Added: I should have said that I was assuming that $V$ was finite-dimensional; fortunately, it was.

  • 0
    Therefore $f \circ g = h$ is not invertible, meaning $\ker h \supset \{0_V\}$ (strict '$\supset$'). Thanks!2012-10-10
  • 0
    @Pink: Youv’e got it. You’re welcome.2012-10-10
  • 0
    Perhaps this is a better question for meta, but should I be citing your hint on my homework? (I guess this is dependent on the professor. Suppose you were my professor--would you expect a student to cite a Stack Exchange hint?)2012-10-10
  • 0
    @Pink: As you say, it depends on the professor. It also depends on the hint. This is the sort of hint that I might well have given one of my own students, so it wouldn’t bother me. If you’ve no clear guidelines, I’d say that the safest thing this time would be to cite it word for word and ask your instructor what he/she thinks about such things.2012-10-10
  • 0
    You need finite dimensions (or other condition) to ensure that invertibility of $h$ implies invertibility of $f$ (well, the other way around, but it is very awkward to state).2012-10-10
  • 0
    @copper.hat: I can assume finite dimensions. It was stated at the start of the chapter this problem was from, so I forgot to note that in the question. I'll update my question.2012-10-10
0

Hint: If a linear map has to take $0$ to $0$... If not, the points that $f$ takes to $0$ could be a line the misses the $y$ such that $g(y)=0$.

0

(I'm assuming that $\dim V < \infty$.)

Consider the set $\Sigma = \{ z | Gz = x \}$. If $\Sigma$ is not empty, then you are finished. If $\Sigma$ is empty, what can you say about $\ker G$?

To illustrate why I have restricted the dimension of $V$, consider the infinite dimensional space $V = \{ (x_1,...) | x_i \in \mathbb{R} \}$. Then let $g((x_1,...)) = (0,x_1,...)$, and $f((x_1,...)) = (x_2,...)$ (ie, a right shift and left shift respectively).

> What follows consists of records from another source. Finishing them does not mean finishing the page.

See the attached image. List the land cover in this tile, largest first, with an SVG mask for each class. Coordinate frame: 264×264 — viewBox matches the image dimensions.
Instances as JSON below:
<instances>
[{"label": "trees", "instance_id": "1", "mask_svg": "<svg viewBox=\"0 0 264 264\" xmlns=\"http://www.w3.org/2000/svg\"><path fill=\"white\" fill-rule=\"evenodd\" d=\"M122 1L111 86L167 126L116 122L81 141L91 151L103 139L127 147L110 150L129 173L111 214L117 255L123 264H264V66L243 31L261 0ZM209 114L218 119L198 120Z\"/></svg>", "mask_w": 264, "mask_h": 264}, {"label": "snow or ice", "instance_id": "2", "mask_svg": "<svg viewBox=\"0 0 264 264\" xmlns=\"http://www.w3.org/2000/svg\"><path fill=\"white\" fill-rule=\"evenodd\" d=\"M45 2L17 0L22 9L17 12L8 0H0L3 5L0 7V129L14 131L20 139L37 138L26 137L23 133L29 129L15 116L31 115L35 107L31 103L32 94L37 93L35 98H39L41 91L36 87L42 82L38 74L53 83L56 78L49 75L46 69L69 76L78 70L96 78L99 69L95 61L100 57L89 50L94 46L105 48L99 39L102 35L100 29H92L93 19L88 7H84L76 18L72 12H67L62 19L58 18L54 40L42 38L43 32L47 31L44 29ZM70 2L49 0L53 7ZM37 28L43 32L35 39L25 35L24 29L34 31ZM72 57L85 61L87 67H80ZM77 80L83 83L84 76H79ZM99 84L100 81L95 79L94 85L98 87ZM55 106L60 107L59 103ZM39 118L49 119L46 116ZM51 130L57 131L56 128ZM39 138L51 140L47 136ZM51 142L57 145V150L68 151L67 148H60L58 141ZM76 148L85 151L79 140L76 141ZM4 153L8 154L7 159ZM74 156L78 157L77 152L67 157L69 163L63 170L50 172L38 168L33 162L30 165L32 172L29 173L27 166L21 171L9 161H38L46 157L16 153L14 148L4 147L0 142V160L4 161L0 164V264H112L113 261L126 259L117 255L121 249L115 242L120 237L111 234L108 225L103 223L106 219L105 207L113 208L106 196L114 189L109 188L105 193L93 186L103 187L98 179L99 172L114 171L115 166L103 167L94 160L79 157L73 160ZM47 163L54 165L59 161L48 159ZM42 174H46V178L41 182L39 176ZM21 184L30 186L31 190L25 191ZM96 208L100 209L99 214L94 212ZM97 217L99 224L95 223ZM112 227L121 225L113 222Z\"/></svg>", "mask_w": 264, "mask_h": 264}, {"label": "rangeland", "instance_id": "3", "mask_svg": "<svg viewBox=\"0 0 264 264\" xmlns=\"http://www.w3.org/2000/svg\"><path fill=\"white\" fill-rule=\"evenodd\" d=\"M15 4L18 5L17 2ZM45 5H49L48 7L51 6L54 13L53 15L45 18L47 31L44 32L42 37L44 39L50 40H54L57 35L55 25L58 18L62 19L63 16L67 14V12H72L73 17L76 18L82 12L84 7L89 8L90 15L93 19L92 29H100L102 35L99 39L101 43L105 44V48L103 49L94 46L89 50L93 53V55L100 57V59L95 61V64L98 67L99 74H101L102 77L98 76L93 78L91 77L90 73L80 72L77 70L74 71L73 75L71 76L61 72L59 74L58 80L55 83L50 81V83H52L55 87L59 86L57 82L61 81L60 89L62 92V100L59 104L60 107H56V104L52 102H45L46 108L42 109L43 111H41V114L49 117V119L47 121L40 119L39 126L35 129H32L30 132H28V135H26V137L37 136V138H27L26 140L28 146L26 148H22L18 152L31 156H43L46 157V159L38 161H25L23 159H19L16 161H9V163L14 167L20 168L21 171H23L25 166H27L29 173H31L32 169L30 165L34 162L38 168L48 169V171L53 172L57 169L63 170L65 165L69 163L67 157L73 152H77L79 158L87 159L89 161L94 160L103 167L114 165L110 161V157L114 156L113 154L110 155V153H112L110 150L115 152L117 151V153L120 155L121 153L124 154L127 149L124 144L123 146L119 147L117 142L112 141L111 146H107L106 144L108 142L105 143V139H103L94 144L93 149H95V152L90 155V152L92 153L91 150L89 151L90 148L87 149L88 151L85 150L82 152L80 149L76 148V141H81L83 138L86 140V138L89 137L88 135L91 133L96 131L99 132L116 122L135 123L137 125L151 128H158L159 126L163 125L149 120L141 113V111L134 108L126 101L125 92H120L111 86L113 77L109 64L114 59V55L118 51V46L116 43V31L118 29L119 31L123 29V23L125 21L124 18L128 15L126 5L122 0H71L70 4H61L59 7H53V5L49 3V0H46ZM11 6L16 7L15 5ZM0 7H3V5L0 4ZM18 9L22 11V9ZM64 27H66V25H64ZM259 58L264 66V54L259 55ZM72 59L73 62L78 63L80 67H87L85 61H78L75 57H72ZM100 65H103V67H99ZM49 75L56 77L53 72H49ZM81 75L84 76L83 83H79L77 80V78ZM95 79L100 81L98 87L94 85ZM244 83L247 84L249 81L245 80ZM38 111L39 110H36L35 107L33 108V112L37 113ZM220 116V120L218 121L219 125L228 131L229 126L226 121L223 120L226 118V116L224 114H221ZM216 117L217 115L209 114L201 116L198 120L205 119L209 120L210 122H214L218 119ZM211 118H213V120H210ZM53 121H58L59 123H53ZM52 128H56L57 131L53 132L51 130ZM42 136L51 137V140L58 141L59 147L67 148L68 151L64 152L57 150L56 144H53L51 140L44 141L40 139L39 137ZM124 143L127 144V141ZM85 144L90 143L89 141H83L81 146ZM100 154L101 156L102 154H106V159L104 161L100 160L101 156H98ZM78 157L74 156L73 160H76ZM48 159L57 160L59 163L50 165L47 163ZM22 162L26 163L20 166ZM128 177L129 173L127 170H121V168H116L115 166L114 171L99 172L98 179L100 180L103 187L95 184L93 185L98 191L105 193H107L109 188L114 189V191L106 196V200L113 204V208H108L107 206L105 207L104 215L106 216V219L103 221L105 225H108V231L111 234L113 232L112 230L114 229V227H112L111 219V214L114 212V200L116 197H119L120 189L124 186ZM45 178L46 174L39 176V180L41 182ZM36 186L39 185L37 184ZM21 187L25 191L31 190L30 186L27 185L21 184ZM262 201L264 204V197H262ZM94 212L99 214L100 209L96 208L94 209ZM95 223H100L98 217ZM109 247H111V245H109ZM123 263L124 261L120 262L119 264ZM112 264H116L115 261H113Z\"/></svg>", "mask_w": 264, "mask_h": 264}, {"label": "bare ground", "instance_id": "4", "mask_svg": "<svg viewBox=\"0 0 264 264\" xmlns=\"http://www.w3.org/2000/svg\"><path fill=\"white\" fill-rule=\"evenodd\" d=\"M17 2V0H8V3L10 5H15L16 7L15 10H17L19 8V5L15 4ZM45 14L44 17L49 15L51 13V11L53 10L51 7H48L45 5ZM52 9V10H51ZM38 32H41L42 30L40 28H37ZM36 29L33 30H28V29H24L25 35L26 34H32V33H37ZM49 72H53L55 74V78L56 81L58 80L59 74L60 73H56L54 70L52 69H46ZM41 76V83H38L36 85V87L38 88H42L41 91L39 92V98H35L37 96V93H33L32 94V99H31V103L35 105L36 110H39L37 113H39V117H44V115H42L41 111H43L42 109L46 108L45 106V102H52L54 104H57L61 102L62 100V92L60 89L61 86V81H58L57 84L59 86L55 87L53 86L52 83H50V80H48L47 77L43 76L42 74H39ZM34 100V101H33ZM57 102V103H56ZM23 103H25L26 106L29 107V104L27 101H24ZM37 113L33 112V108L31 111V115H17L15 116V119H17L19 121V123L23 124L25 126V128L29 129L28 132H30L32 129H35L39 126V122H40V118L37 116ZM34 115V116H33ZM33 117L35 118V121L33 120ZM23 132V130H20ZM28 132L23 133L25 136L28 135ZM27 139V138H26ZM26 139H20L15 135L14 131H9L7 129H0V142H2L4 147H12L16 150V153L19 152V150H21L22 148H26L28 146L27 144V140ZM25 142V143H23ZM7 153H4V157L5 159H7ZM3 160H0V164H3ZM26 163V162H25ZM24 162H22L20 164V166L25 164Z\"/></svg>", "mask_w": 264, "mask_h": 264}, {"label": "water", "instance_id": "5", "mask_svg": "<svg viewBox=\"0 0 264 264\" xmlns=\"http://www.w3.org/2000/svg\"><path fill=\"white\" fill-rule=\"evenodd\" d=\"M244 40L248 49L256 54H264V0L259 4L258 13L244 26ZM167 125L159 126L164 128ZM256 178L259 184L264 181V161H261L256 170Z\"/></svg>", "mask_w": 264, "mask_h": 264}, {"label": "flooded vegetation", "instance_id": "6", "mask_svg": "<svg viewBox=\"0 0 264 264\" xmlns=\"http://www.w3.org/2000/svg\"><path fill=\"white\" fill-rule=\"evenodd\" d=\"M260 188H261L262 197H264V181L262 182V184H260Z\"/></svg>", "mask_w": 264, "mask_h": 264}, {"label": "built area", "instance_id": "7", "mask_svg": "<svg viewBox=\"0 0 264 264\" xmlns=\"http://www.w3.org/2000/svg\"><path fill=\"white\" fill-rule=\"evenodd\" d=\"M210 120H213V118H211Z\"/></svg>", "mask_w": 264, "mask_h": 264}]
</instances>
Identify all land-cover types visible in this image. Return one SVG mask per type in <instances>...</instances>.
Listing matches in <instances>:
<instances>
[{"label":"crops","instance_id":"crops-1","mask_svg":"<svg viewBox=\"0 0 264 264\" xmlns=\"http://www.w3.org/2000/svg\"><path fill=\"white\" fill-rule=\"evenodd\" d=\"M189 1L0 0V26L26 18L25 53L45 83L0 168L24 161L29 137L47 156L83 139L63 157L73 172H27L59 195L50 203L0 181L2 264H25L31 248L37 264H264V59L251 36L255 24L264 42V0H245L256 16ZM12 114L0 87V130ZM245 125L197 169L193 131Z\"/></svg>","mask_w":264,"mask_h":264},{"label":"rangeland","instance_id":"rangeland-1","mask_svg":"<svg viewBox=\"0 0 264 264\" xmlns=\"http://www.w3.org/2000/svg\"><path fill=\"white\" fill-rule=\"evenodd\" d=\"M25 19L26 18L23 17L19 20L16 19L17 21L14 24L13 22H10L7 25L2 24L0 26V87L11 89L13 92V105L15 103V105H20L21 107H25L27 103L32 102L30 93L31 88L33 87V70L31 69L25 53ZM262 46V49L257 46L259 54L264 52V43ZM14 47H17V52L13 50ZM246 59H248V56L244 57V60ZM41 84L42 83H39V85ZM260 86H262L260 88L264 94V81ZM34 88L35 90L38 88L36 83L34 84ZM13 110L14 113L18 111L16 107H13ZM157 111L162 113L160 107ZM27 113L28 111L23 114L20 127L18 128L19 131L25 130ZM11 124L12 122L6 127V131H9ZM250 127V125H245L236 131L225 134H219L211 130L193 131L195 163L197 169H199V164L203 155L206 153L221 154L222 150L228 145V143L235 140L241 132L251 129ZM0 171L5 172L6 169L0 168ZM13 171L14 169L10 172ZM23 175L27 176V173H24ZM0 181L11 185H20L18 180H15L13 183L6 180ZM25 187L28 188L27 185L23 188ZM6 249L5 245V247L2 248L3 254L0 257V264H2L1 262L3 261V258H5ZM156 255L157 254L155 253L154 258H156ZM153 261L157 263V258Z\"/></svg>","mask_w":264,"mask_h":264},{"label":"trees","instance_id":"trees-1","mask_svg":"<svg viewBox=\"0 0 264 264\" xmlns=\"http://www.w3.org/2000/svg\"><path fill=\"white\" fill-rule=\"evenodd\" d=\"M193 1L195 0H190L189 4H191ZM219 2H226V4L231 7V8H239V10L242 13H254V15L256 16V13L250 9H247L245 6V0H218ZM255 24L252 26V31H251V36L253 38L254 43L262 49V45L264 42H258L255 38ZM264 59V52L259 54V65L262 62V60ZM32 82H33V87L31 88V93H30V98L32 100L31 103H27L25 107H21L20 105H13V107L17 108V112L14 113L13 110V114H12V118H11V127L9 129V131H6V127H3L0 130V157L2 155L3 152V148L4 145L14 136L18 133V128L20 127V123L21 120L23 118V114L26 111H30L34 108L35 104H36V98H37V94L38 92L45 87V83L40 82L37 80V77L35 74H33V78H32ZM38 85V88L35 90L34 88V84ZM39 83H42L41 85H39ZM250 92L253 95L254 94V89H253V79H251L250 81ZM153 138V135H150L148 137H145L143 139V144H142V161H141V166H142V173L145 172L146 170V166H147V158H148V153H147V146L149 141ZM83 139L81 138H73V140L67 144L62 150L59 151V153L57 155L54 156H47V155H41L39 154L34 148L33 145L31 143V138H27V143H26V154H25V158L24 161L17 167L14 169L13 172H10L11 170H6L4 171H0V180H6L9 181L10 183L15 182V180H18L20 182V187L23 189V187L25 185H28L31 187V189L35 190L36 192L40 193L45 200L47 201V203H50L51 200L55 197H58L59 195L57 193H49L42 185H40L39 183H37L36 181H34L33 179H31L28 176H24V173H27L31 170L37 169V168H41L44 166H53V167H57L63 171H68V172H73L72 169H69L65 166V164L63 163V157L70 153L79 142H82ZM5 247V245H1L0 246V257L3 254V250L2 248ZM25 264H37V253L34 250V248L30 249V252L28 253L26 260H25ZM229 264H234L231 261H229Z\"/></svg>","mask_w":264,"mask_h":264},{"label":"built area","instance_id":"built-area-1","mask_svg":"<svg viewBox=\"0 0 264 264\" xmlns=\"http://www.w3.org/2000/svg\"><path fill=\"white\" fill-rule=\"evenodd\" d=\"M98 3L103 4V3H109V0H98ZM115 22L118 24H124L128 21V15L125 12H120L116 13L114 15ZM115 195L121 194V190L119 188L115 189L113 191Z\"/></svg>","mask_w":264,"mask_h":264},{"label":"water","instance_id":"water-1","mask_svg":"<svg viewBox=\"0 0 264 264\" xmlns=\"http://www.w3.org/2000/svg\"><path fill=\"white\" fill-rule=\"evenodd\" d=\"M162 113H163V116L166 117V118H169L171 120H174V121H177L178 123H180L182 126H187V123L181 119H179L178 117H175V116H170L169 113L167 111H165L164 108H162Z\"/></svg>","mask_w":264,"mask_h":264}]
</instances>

Then we have $f((1,0,...)) = 0$, but $f \circ g (x) = x$ for all $x \in V$.

0

Yes, this does follow that $g(y) = 0$ for some non-zero $y$, and here is why.

If $g(y) = x$ for some $y$, then we're done because we know $f(x) = 0$.

If not, (assuming $V$ is finite dimensional) then $g$ has a non-trivial kernel so again we're done.